One shopper who ended up becoming a hostage negotiator and helped end the rampage spoke to Inside Edition about the horrifying ordeal.

“I was the intermediary for when the police called,” Marylinda Moss told Inside Edition. “When things got amped up, I would slow things down and say, 'Can we stop for a minute?'”

As more than two dozen shoppers and employees escaped out windows and sprinted to safety, Moss, a mom and artist, was one of several hostages held at gunpoint.

“He had the gun in his hand. Clearly he was a man with a gun. I was terrified, but he was not threatening me,” Moss said. 

Moss quickly tried to earn the trust of Atkins, who had been shot by police and was going into shock.

“He looked at me and asked me to massage his hand because of the pain in his arm,” she recalled. 

Another hostage, Mike D'Angelo, also offered to help. The suspect asked for a bottle of Jack Daniel's, D'Angelo recalled. 

“I poured it in his mouth, I poured it in his wounds,” he said.

Then a gruesome discovery was made as assistant store manager Melyda Corado had been fatally hit by a police bullet and was lying in a pool of blood.

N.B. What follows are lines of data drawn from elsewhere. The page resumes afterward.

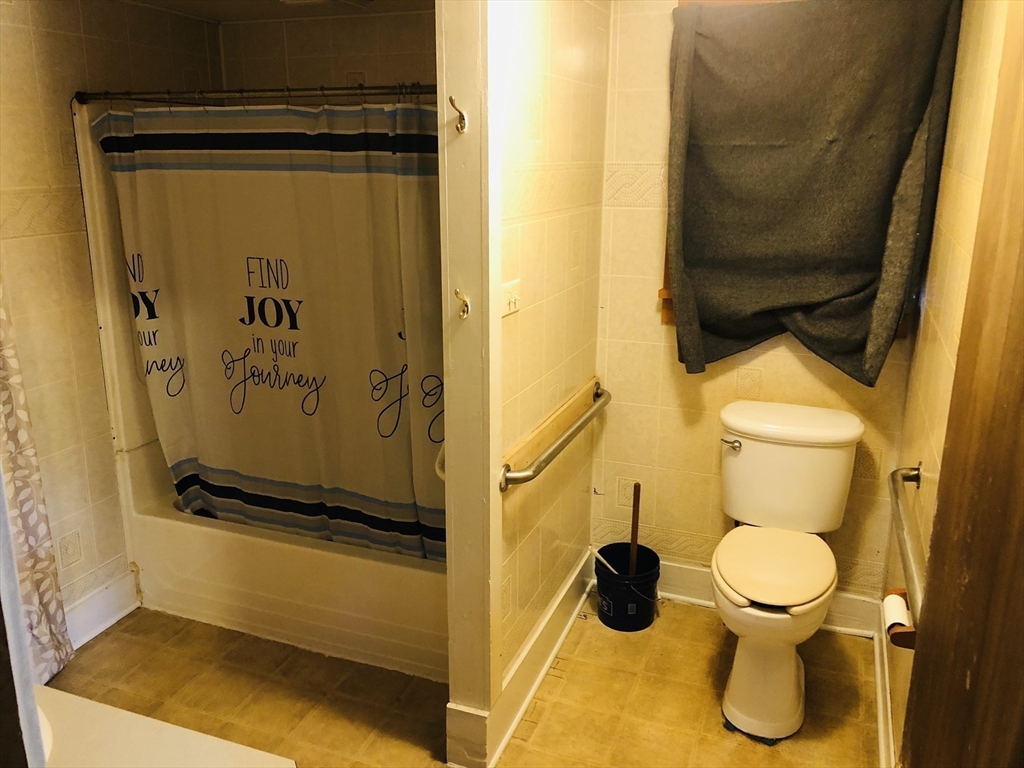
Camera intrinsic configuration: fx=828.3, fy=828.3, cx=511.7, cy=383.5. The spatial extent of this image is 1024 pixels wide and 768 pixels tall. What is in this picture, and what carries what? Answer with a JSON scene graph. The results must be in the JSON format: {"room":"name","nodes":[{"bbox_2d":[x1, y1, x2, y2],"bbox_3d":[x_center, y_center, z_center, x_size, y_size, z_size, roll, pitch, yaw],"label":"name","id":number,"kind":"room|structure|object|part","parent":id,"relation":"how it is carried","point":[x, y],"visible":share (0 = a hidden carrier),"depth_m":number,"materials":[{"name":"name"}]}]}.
{"room":"bathroom","nodes":[
{"label":"bathroom","id":0,"kind":"room"},
{"bbox_2d":[0,0,222,645],"bbox_3d":[-1.621,-0.113,2.292,0.118,2.188,2.491,6,17,20],"label":"left wall","id":1,"kind":"structure","parent":0,"point":[62,41],"depth_m":2.64,"materials":[{"name":"beige tile"}]},
{"bbox_2d":[0,282,75,686],"bbox_3d":[-1.504,-0.053,2.123,0.105,2.105,0.603,6,17,20],"label":"curtain","id":2,"kind":"object","parent":1,"relation":"attached to","point":[9,411],"visible":0.89,"depth_m":2.43,"materials":[{"name":"fabric"}]},
{"bbox_2d":[65,567,138,649],"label":"baseboard","id":3,"kind":"structure","parent":1,"relation":"attached to","point":[109,622],"depth_m":2.86,"materials":[{"name":"white paint"}]},
{"bbox_2d":[74,83,436,106],"bbox_3d":[-0.657,-0.850,2.423,1.560,0.058,0.058,6,17,20],"label":"shower curtain rod","id":4,"kind":"object","parent":1,"relation":"attached to","point":[81,95],"visible":0.82,"depth_m":2.44,"materials":[{"name":"black metal"}]},
{"bbox_2d":[96,101,451,562],"bbox_3d":[-0.673,-0.143,2.606,1.308,1.438,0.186,6,17,20],"label":"shower curtain","id":5,"kind":"object","parent":4,"relation":"hanging from","point":[285,252],"visible":0.87,"depth_m":2.58,"materials":[{"name":"fabric"}]},
{"bbox_2d":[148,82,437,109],"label":"shower curtain rings","id":6,"kind":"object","parent":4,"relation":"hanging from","point":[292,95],"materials":[{"name":"metal"}]},
{"bbox_2d":[127,0,433,20],"bbox_3d":[-0.458,-1.072,1.850,2.493,0.106,2.426,6,17,20],"label":"ceiling","id":7,"kind":"structure","parent":0,"point":[219,11],"depth_m":2.88,"materials":[{"name":"white paint"}]},
{"bbox_2d":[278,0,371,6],"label":"ceiling vent","id":8,"kind":"object","parent":7,"relation":"attached to","point":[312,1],"visible":0.98,"depth_m":2.60,"materials":[{"name":"white"}]},
{"bbox_2d":[218,9,436,98],"bbox_3d":[-0.410,-0.381,3.334,1.526,2.137,0.124,6,17,20],"label":"shower back wall","id":9,"kind":"structure","parent":0,"point":[403,20],"depth_m":3.12,"materials":[{"name":"beige tile"}]},
{"bbox_2d":[45,596,881,767],"bbox_3d":[-0.433,1.170,1.938,2.993,0.074,3.584,6,17,20],"label":"floor","id":10,"kind":"structure","parent":0,"point":[702,622],"depth_m":2.54,"materials":[{"name":"tile"}]},
{"bbox_2d":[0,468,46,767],"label":"door frame","id":11,"kind":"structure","parent":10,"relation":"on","point":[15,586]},
{"bbox_2d":[32,683,293,767],"bbox_3d":[-0.795,0.913,1.248,0.855,0.752,0.629,6,17,20],"label":"vanity counter","id":12,"kind":"object","parent":10,"relation":"on","point":[71,698],"visible":0.86,"depth_m":1.35,"materials":[{"name":"white"}]},
{"bbox_2d":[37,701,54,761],"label":"sink","id":13,"kind":"object","parent":12,"relation":"in","point":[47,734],"visible":0.24,"depth_m":1.20,"materials":[{"name":"white ceramic"}]},
{"bbox_2d":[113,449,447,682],"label":"bathtub","id":14,"kind":"object","parent":10,"relation":"on","point":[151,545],"visible":0.54,"depth_m":2.78,"materials":[{"name":"white plastic"}]},
{"bbox_2d":[594,543,660,631],"bbox_3d":[0.407,0.728,2.951,0.226,0.223,0.228,-7,17,-23],"label":"bucket","id":15,"kind":"object","parent":10,"relation":"on","point":[643,601],"visible":0.89,"depth_m":2.88,"materials":[{"name":"black plastic"}]},
{"bbox_2d":[589,545,620,577],"bbox_3d":[0.342,0.684,2.965,0.071,0.216,0.091,-8,17,-27],"label":"toilet brush","id":16,"kind":"object","parent":15,"relation":"in","point":[611,569],"visible":0.71,"depth_m":2.95,"materials":[{"name":"white plastic"}]},
{"bbox_2d":[628,480,640,575],"bbox_3d":[0.439,0.580,2.985,0.034,0.488,0.045,-5,16,-19],"label":"plunger","id":17,"kind":"object","parent":15,"relation":"in","point":[632,551],"visible":0.69,"depth_m":2.97,"materials":[{"name":"brown wood"}]},
{"bbox_2d":[709,399,862,742],"bbox_3d":[0.797,0.552,2.497,0.451,0.803,0.778,6,17,20],"label":"toilet","id":18,"kind":"object","parent":10,"relation":"on","point":[760,599],"visible":0.99,"depth_m":2.46,"materials":[{"name":"white ceramic"}]},
{"bbox_3d":[0.695,0.184,2.652,0.064,0.034,0.042,6,17,20],"label":"flush lever","id":19,"kind":"part","parent":18,"relation":"part of","materials":[{"name":"silver metal"}]},
{"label":"pedestal base","id":20,"kind":"part","parent":18,"relation":"part of","materials":[{"name":"white ceramic"}]},
{"bbox_3d":[0.772,0.522,2.496,0.355,0.044,0.463,6,17,20],"label":"toilet seat","id":21,"kind":"part","parent":18,"relation":"part of","materials":[{"name":"beige plastic"}]},
{"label":"tank lid","id":22,"kind":"part","parent":18,"relation":"part of","materials":[{"name":"white ceramic"}]},
{"bbox_2d":[491,0,610,716],"bbox_3d":[0.087,-0.194,2.488,0.118,2.236,1.158,6,17,20],"label":"partition wall","id":23,"kind":"structure","parent":0,"point":[522,63],"depth_m":2.37,"materials":[{"name":"beige tile"}]},
{"bbox_2d":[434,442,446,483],"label":"grab bar","id":24,"kind":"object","parent":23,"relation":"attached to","point":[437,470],"visible":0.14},
{"bbox_2d":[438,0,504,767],"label":"partition wall","id":25,"kind":"structure","parent":23,"relation":"attached to","point":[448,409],"depth_m":1.96,"materials":[{"name":"white paint"}]},
{"bbox_2d":[449,96,467,133],"bbox_3d":[-0.118,-0.583,1.794,0.029,0.073,0.057,6,17,20],"label":"wall hook","id":26,"kind":"object","parent":25,"relation":"attached to","point":[463,119],"visible":0.99,"depth_m":1.81,"materials":[{"name":"metal"}]},
{"bbox_2d":[453,289,469,319],"bbox_3d":[-0.117,-0.184,1.902,0.031,0.069,0.046,6,17,20],"label":"wall hook","id":27,"kind":"object","parent":25,"relation":"attached to","point":[456,293],"visible":0.99,"depth_m":1.91,"materials":[{"name":"metal"}]},
{"bbox_2d":[501,279,520,316],"bbox_3d":[0.003,-0.218,2.098,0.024,0.083,0.109,6,17,20],"label":"light switch","id":28,"kind":"object","parent":23,"relation":"attached to","point":[509,295],"visible":0.84,"depth_m":2.09,"materials":[{"name":"white plastic"}]},
{"bbox_2d":[464,550,594,765],"bbox_3d":[0.097,0.841,2.682,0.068,0.145,1.142,6,17,20],"label":"baseboard","id":29,"kind":"structure","parent":23,"relation":"attached to","point":[567,627],"depth_m":2.46,"materials":[{"name":"white paint"}]},
{"bbox_2d":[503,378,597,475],"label":"wooden board","id":30,"kind":"object","parent":23,"relation":"attached to","point":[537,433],"visible":0.84,"depth_m":2.45,"materials":[{"name":"beige wood"}]},
{"bbox_2d":[499,380,610,492],"bbox_3d":[0.158,0.136,2.471,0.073,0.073,0.864,6,17,20],"label":"grab bar","id":31,"kind":"object","parent":23,"relation":"attached to","point":[592,414],"visible":0.98,"depth_m":2.29,"materials":[{"name":"silver metal"}]},
{"bbox_2d":[590,0,935,604],"bbox_3d":[0.866,-0.267,2.786,1.147,2.221,0.121,6,17,20],"label":"back wall","id":32,"kind":"structure","parent":0,"point":[626,214],"depth_m":2.87,"materials":[{"name":"beige tile"}]},
{"bbox_2d":[652,557,884,637],"bbox_3d":[0.771,0.750,3.004,1.061,0.138,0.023,6,17,20],"label":"baseboard","id":33,"kind":"structure","parent":32,"relation":"attached to","point":[679,588],"depth_m":2.98,"materials":[{"name":"white paint"}]},
{"bbox_2d":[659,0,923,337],"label":"window frame","id":34,"kind":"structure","parent":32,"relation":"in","point":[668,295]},
{"bbox_2d":[665,0,963,381],"bbox_3d":[0.859,-0.571,2.495,0.795,1.166,0.141,6,17,20],"label":"gray curtain","id":35,"kind":"object","parent":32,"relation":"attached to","point":[878,244],"visible":0.99,"depth_m":2.46,"materials":[{"name":"fabric"}]},
{"bbox_2d":[880,0,1017,767],"bbox_3d":[0.865,0.102,1.423,0.119,2.258,2.520,6,17,20],"label":"right wall","id":36,"kind":"structure","parent":0,"point":[976,192],"depth_m":2.00,"materials":[{"name":"beige tile"}]},
{"bbox_2d":[872,593,895,767],"bbox_3d":[0.922,1.021,2.019,0.022,0.123,1.797,6,17,20],"label":"baseboard","id":37,"kind":"structure","parent":36,"relation":"attached to","point":[880,723],"depth_m":2.38,"materials":[{"name":"white paint"}]},
{"bbox_2d":[886,587,917,650],"bbox_3d":[0.817,0.480,1.695,0.087,0.051,0.189,6,17,20],"label":"toilet paper holder","id":38,"kind":"object","parent":36,"relation":"attached to","point":[908,635],"visible":0.32,"depth_m":1.65,"materials":[{"name":"brown wood"}]},
{"bbox_2d":[883,591,910,636],"bbox_3d":[0.809,0.493,1.730,0.055,0.058,0.116,6,17,20],"label":"toilet paper roll","id":39,"kind":"object","parent":38,"relation":"on","point":[889,599],"visible":0.47,"depth_m":1.71,"materials":[{"name":"white paper"}]},
{"bbox_2d":[888,463,924,620],"bbox_3d":[0.886,0.322,1.818,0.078,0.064,0.720,6,17,20],"label":"grab bar","id":40,"kind":"object","parent":36,"relation":"attached to","point":[912,575],"visible":0.79,"depth_m":1.78,"materials":[{"name":"silver metal"}]},
{"bbox_2d":[900,1,1023,765],"bbox_3d":[0.489,0.380,0.722,0.141,2.027,0.911,6,17,20],"label":"door","id":41,"kind":"structure","parent":36,"relation":"attached to","point":[1022,392],"depth_m":0.91,"materials":[{"name":"brown wood"}]}
]}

D’Angelo brought her body out of the store, then, in an extraordinary act of bravery, he went back in.

“I didn’t want to leave them,” he said. 

Moss then took a bold step of her own with the suspect. 

“I put out my hand and I said, ‘I know you have a good heart and I know you don’t want to hurt anybody.’ He says, ‘You don't know what I did this morning.’ I said, ‘It doesn't matter,’” she said. 

When the suspect finally agreed to turn himself in, he asked police to leave handcuffs at the front door so he could put them on and prove he was no longer armed. D’Angelo went to retrieve the handcuffs and Moss put them on the suspect. 

When Atkins surrendered, Moss and D’Angelo and two other hostages formed a protective circle around the suspect because he feared he'd be shot.

An officer tackled D’Angelo to the ground in the process. 

Two strangers found themselves in an extraordinary situation and said they could not have done it without each other. 

Atkins faces 51 charges, including murder and attempted murder. He has not entered a plea and his arraignment is scheduled for Sept. 21.